» DIRECTIVE: From the listing below, output only the lines starting at the line that has "5.1 Chọn một niche có CPM trung" and ending at the line that has "Thương mại điện tử", exactly as they appear, ends included.

PROVIDED ENTRIES section start

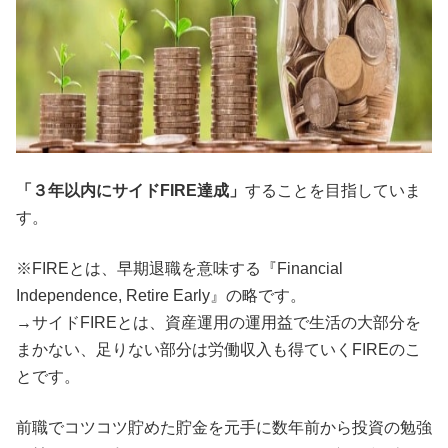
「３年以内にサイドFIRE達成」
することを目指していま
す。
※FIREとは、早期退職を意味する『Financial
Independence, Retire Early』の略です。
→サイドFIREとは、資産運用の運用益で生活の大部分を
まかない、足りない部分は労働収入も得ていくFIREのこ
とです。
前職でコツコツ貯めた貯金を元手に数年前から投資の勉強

PROVIDED ENTRIES section end
PROVIDED ENTRIES section start

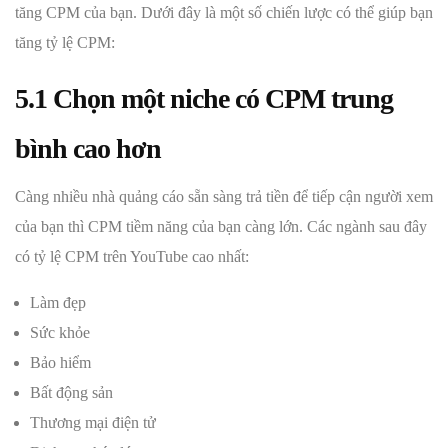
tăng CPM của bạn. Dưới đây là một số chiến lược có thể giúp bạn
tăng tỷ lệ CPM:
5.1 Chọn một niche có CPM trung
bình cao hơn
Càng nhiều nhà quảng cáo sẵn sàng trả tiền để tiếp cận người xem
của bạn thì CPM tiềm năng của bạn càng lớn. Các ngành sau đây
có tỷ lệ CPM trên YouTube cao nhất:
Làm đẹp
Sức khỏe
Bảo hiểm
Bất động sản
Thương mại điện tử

PROVIDED ENTRIES section end

» EXERCISE OUTPUT:
5.1 Chọn một niche có CPM trung
bình cao hơn
Càng nhiều nhà quảng cáo sẵn sàng trả tiền để tiếp cận người xem
của bạn thì CPM tiềm năng của bạn càng lớn. Các ngành sau đây
có tỷ lệ CPM trên YouTube cao nhất:
Làm đẹp
Sức khỏe
Bảo hiểm
Bất động sản
Thương mại điện tử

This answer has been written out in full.